Maybe I should let you know what our plans were at this point. We had our house under contract thinking it would actually sale, and Jeremy said he would try out Arizona. He didn't have a job there yet, but we thought maybe it would help to actually be there and he could network a little bit and get to know people. We would stay with my parents for a little while and then if things worked out we were maybe going to live in the Aunt and Uncle's house when they leave on their missions this summer. Perfect!! Perfect plan, it was going to be great. I was so excited. Finally a chance to live in AZ. Something I have been hoping for for a looong time. It was so close I could taste it.

Anyways, so Jeremy gets a chance to interview in St. George, and I am a little bit sick about it. I knew it was good because it was a job interview and who knows maybe it would be great for him, but secretly I was hoping it really wouldn't work out and our plan could continue forward. The very next day after the interview the guy calls him and asks if he wouldn't mind going up to Salt Lake to interview with the people up there. Now I am really getting worried. This may really happen. I can feel Arizona slipping through my fingers. I kept asking myself "Why is this happening now?" We had already made up our minds. Jeremy knew I was dying. He knew I was having a hard time. He just about cancelled the interview in SLC, but we both knew he shouldn't do that.

    He went up to the interview and did great. (They may make him shave his goatee…sad!) He really likes the company and thinks he will really enjoy the work he would do. Again I was secretly hoping he was going to be late for the meeting or something bad was going to happen, but of course it didn't.

    Well, another week has gone by and on Friday he was offered the job. During that week I have gone through a million emotions. I started out kicking and screaming not wanting anything to do with it; to finally realizing that it could be a really great thing for us. St. George is a nice place that will still keep us close to family, but also give us the chance to be our own little family.

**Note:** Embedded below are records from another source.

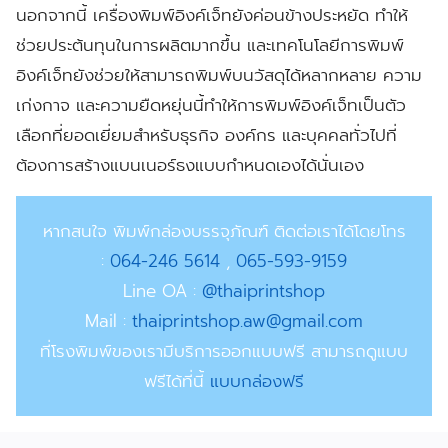
นอกจากนี้ เครื่องพิมพ์อิงค์เจ็ทยังค่อนข้างประหยัด ทำให้
ช่วยประต้นทุนในการผลิตมากขึ้น และเทคโนโลยีการพิมพ์
อิงค์เจ็ทยังช่วยให้สามารถพิมพ์บนวัสดุได้หลากหลาย ความ
เก่งกาจ และความยืดหยุ่นนี้ทำให้การพิมพ์อิงค์เจ็ทเป็นตัว
เลือกที่ยอดเยี่ยมสำหรับธุรกิจ องค์กร และบุคคลทั่วไปที่
ต้องการสร้างแบนเนอร์ธงแบบกำหนดเองได้นั่นเอง
หากสนใจ พิมพ์กล่องบรรจุภัณฑ์ ติดต่อเราได้โดยโทร
:
064-246 5614
,
065-593-9159
Line OA
:
@thaiprintshop
Mail :
thaiprintshop.aw@gmail.com
ที่โรงพิมพ์ของเรามีบริการออกแบบฟรี สามารถดูแบบ
ฟรีได้ที่นี้
แบบกล่องฟรี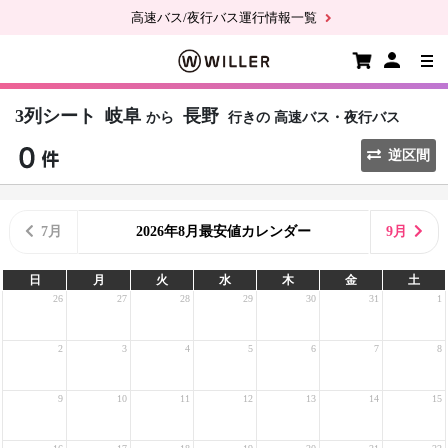
高速バス/夜行バス運行情報一覧
3列シート
岐阜
長野
から
行きの
高速バス・夜行バス
逆区間
7月
2026年8月最安値カレンダー
9月
日
月
火
水
木
金
土
26
27
28
29
30
31
1
2
3
4
5
6
7
8
9
10
11
12
13
14
15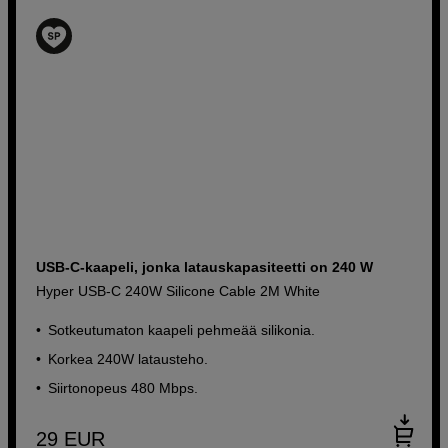
USB-C-kaapeli, jonka latauskapasiteetti on 240 W
Hyper USB-C 240W Silicone Cable 2M White
Sotkeutumaton kaapeli pehmeää silikonia.
Korkea 240W latausteho.
Siirtonopeus 480 Mbps.
29
EUR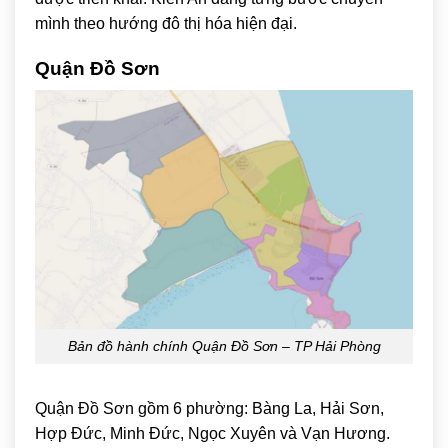
mình theo hướng đô thị hóa hiện đại.
Quận Đồ Sơn
Bản đồ hành chính Quận Đồ Sơn – TP Hải Phòng
Quận Đồ Sơn gồm 6 phường: Bàng La, Hải Sơn,
Hợp Đức, Minh Đức, Ngọc Xuyên và Vạn Hương.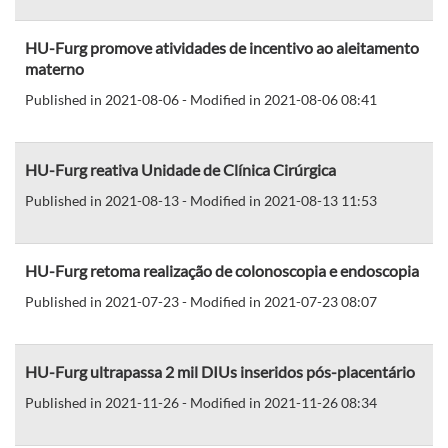
HU-Furg promove atividades de incentivo ao aleitamento
materno
Published in 2021-08-06 - Modified in 2021-08-06 08:41
HU-Furg reativa Unidade de Clínica Cirúrgica
Published in 2021-08-13 - Modified in 2021-08-13 11:53
HU-Furg retoma realização de colonoscopia e endoscopia
Published in 2021-07-23 - Modified in 2021-07-23 08:07
HU-Furg ultrapassa 2 mil DIUs inseridos pós-placentário
Published in 2021-11-26 - Modified in 2021-11-26 08:34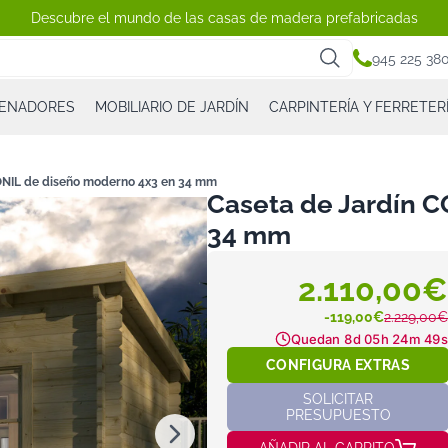
Descubre el mundo de las casas de madera prefabricadas
945 225 38
CENADORES
MOBILIARIO DE JARDÍN
CARPINTERÍA Y FERRETER
ONIL de diseño moderno 4x3 en 34 mm
Caseta de Jardín 
34 mm
2.110,00€
-119,00€
2.229,00€
Quedan
8d 05h 24m 47s
CONFIGURA EXTRAS
SOLICITAR
PRESUPUESTO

    So, I guess to sum up this long story Jeremy starts his new job on March 31. In the mean time hopefully we can get our house sold and find a new place to live down there. It won't quite be like Arizona. I think there is a difference of 15 degrees in the weather, but as my dad put it maybe this will make Jeremy a little more accustom to the heat and eventually we can work our way down there.

3 comments:

Brittney said...

Oh Ange, my heart goes out to you. We have been there. YOu are already ahead of me though. You trust the Lord so much and make the best of it. But one good thing about it, being with just our family brought us a lot closer together. With out any influence at all, even postive, from extended family made us rely on each other more than ever. It will just make your little family stronger.
Tell Jeremy we're so happy he found a job. It is a rough market out there and it just goes to show how talented he is.
Jeez, I miss you so much. You would think keeping up this way would help but I think it just makes me miss you more.

Jeff & Liberty said...

Congrats on finding a job! What a time you guys have had.

...St. George sounds nice...there may be a chance I end up in South Dakota! Yikes!

Millie Killpack said...

Crazy changes, ups and downs. I'm proud of Jeremy, and I'm proud of you for being open. Good luck.